I like growing currants. I also grow
King Edward VII Flowering Currant (Ribes sanguineum ‘King Edward VII’)
It’s flowering right now. All my others are not that far along.
Hmmm from reading this, is putting a Crandall in a narrow bed between a walkway and a wall a bad idea? Or will it be manageable?
I have another spot I could put it, but it would be in partial shade facing south.
Best in partial shade. Likes broken sunlight. You can manage it. Prune to size. Remove canes if too big. Pull any suckers out if you have to.
could you post a pic of the King Edward in full bloom, or is it up at your cottage?
@EJh how wide is the walkway?
The bed against the wall is about 18 inches wide and then has about a 3ft wide walkway in front of it. I can obstruct it somewhat cuz it leads to storage area, water meter etc.
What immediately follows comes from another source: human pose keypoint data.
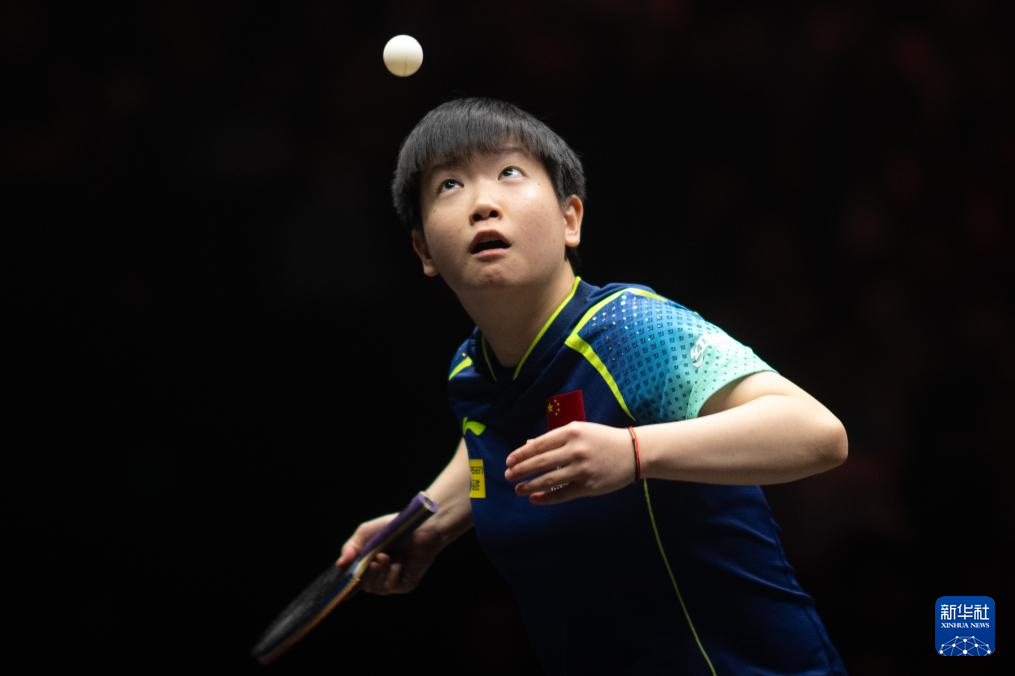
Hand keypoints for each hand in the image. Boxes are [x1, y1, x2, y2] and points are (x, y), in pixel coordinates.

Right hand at [336, 513, 443, 594]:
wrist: (420, 527)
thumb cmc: (393, 527)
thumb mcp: (366, 533)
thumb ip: (351, 547)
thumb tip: (339, 564)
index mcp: (366, 563)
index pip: (351, 580)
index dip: (345, 585)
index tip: (339, 588)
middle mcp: (378, 574)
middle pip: (362, 586)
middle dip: (364, 576)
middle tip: (371, 562)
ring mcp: (391, 580)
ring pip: (375, 588)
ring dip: (377, 573)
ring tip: (385, 557)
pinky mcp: (404, 584)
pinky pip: (390, 586)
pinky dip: (391, 575)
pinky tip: (398, 563)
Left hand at [503, 421, 635, 504]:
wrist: (634, 452)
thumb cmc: (602, 439)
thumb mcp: (579, 431)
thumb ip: (554, 439)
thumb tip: (527, 446)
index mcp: (572, 432)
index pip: (539, 444)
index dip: (521, 454)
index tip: (509, 461)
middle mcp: (576, 450)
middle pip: (540, 462)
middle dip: (520, 470)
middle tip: (507, 475)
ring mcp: (582, 469)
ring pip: (549, 480)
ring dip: (530, 485)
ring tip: (518, 489)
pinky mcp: (589, 486)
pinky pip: (562, 493)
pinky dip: (546, 497)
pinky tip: (534, 498)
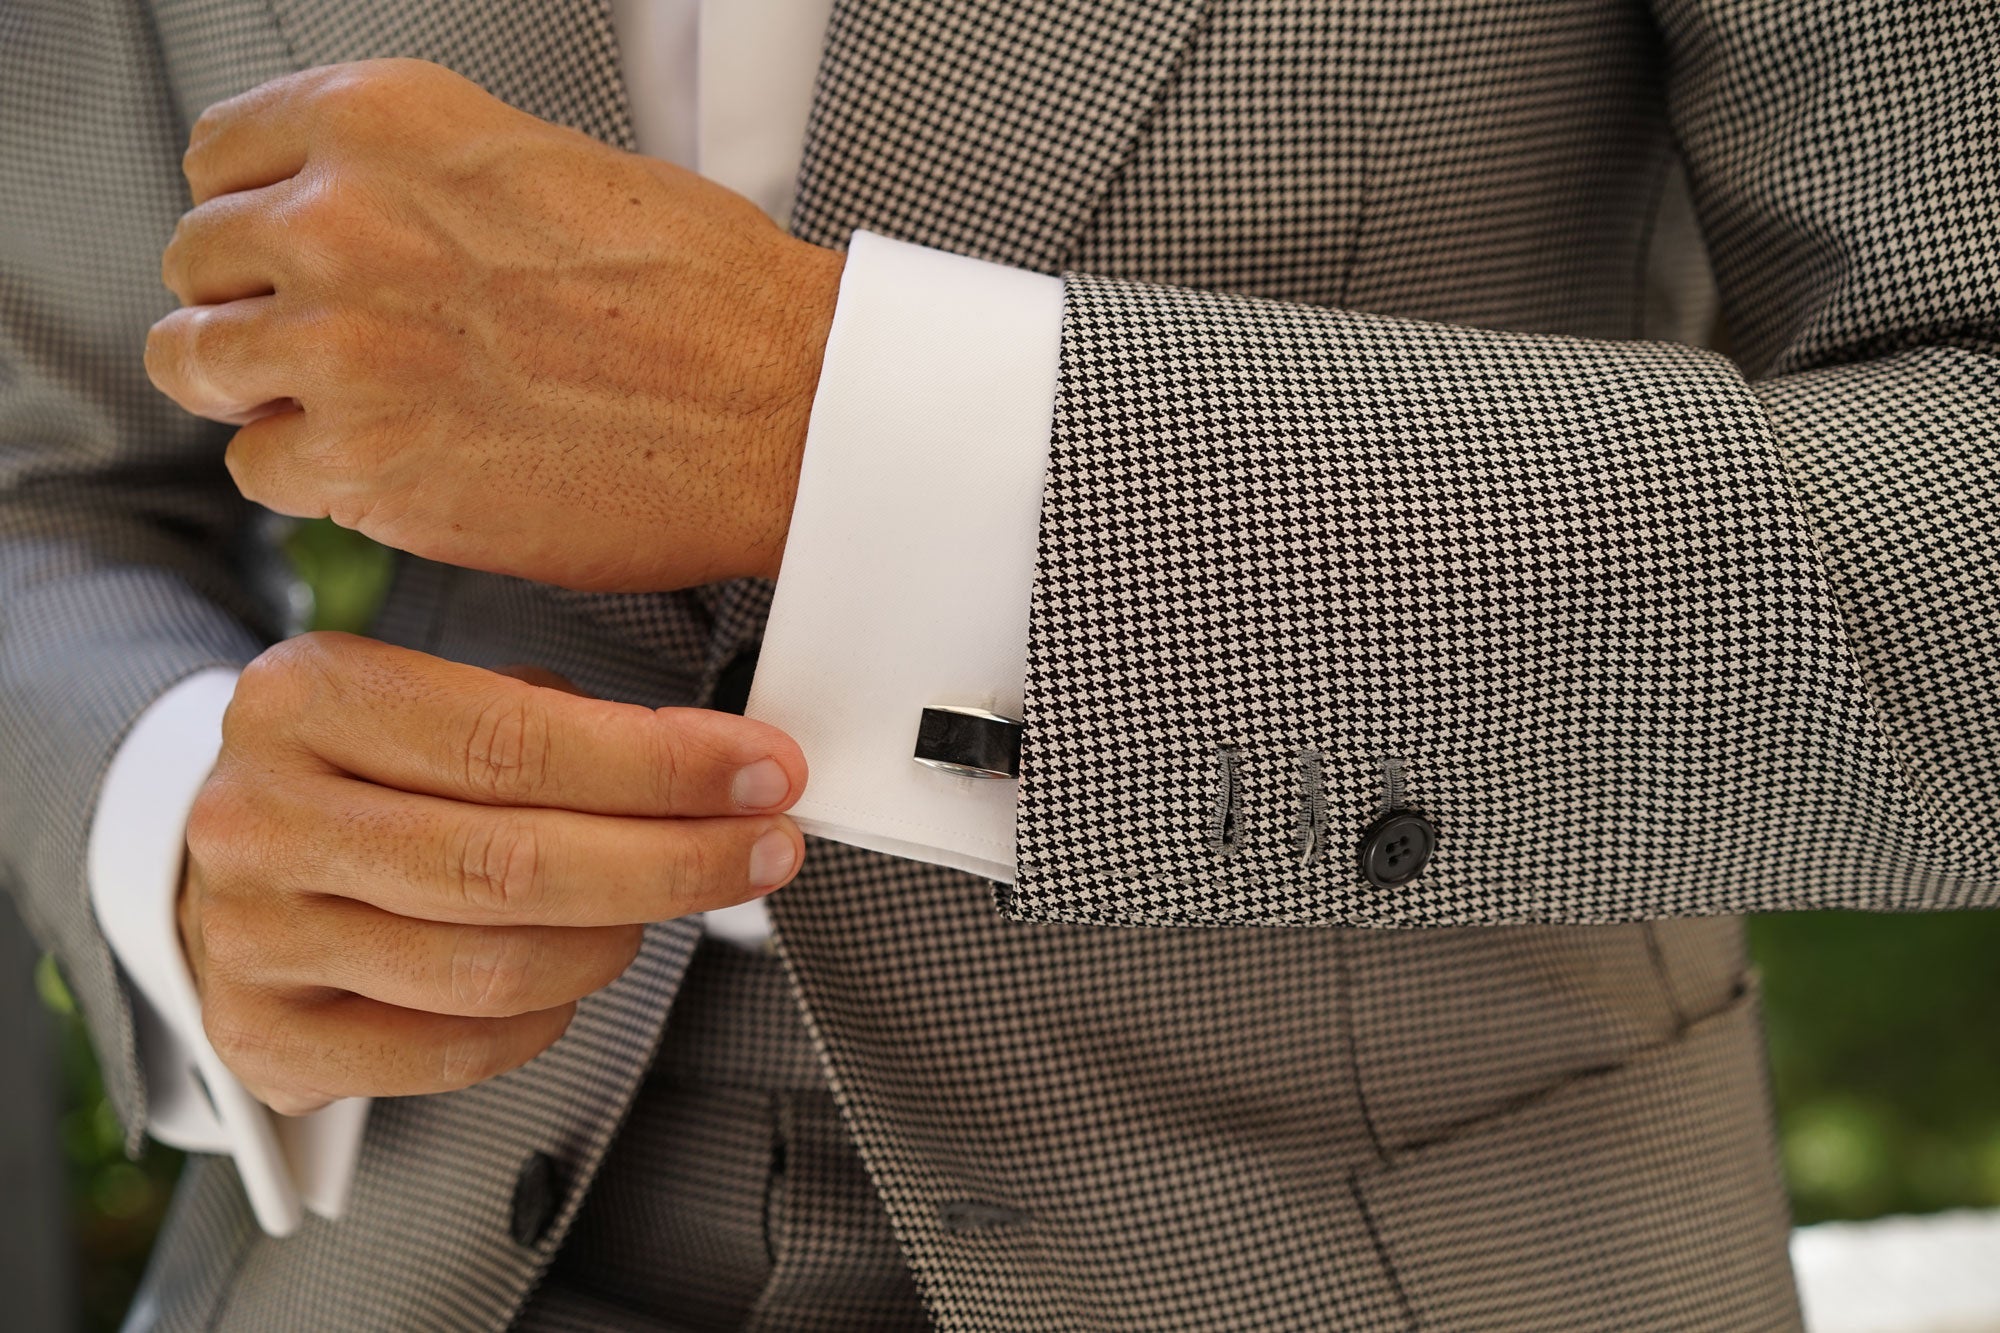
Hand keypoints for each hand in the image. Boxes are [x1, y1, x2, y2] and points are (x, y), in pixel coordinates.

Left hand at [145, 58, 844, 591]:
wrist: (779, 407)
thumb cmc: (707, 295)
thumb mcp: (548, 165)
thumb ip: (425, 183)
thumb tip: (369, 221)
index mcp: (386, 122)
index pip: (220, 155)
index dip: (254, 214)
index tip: (282, 254)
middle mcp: (339, 221)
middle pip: (197, 261)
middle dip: (256, 304)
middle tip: (331, 343)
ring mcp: (340, 347)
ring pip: (195, 362)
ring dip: (259, 388)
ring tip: (345, 409)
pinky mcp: (364, 464)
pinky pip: (260, 468)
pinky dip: (311, 475)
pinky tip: (390, 466)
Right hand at [176, 632, 807, 1114]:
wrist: (222, 856)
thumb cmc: (370, 768)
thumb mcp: (436, 697)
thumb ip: (558, 721)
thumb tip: (718, 766)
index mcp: (308, 698)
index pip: (515, 741)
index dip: (664, 766)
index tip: (767, 772)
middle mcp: (264, 816)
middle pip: (513, 863)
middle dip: (674, 860)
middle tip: (768, 848)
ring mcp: (253, 936)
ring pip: (495, 968)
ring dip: (619, 938)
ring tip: (663, 903)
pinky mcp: (266, 1038)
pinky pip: (458, 1049)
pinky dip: (549, 1018)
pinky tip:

But not completely since water people need to walk back there 3x a year (a big rose bush used to be growing there and I figured a candall would be nicer than thorns).
The other location is on the opposite side from the walkway by my entryway where there is a 4x4 square bed that is currently full of grass and weeds that I was planning at some point to clear out and plant a black currant.
I can always swap them and put a more compact black currant in the walkway if need be (I want one for juice/jelly)
Walkway has more sun, 4x4 is partial shade. Both face SSW
@tana that looks like my Josta’s form. the whole family seems like its ill suited for control so maybe I’ll put the clove somewhere more conducive to its habit. I just like the idea of edible, fragrant, and pretty. Deer really limit my options outside of the fence line.
Looking forward to the revised edition!
I wonder how much of the issues with grafting and/or suckering are the result of different genetics across R. aureum. From doing a bit of late-night google scholar abstract searching, it sounds like two rootstocks are commonly used in Europe – Brecht and Pallagi 2, and that these have limited suckering compared to most ribes.
I don’t know that I have ever seen anybody selling these in the US – maybe time to think up a small-scale experiment for a GRIN request because they Ribes sp. on Ribes aureum have such great potential as an edible landscaping plant.
I think it actually looks pretty cool.
no fruit, I assume, but any fragrance? It blooms an interesting color very early.
No fragrance and it does produce berries. They are kinda dry. The flowers do open. Most were closed, at 3 O’clock you can see a couple open.
Today a few pluots opened flowers, in a week peaches will open. So last year first stone fruit flower opening was May 1st. April 4th this year.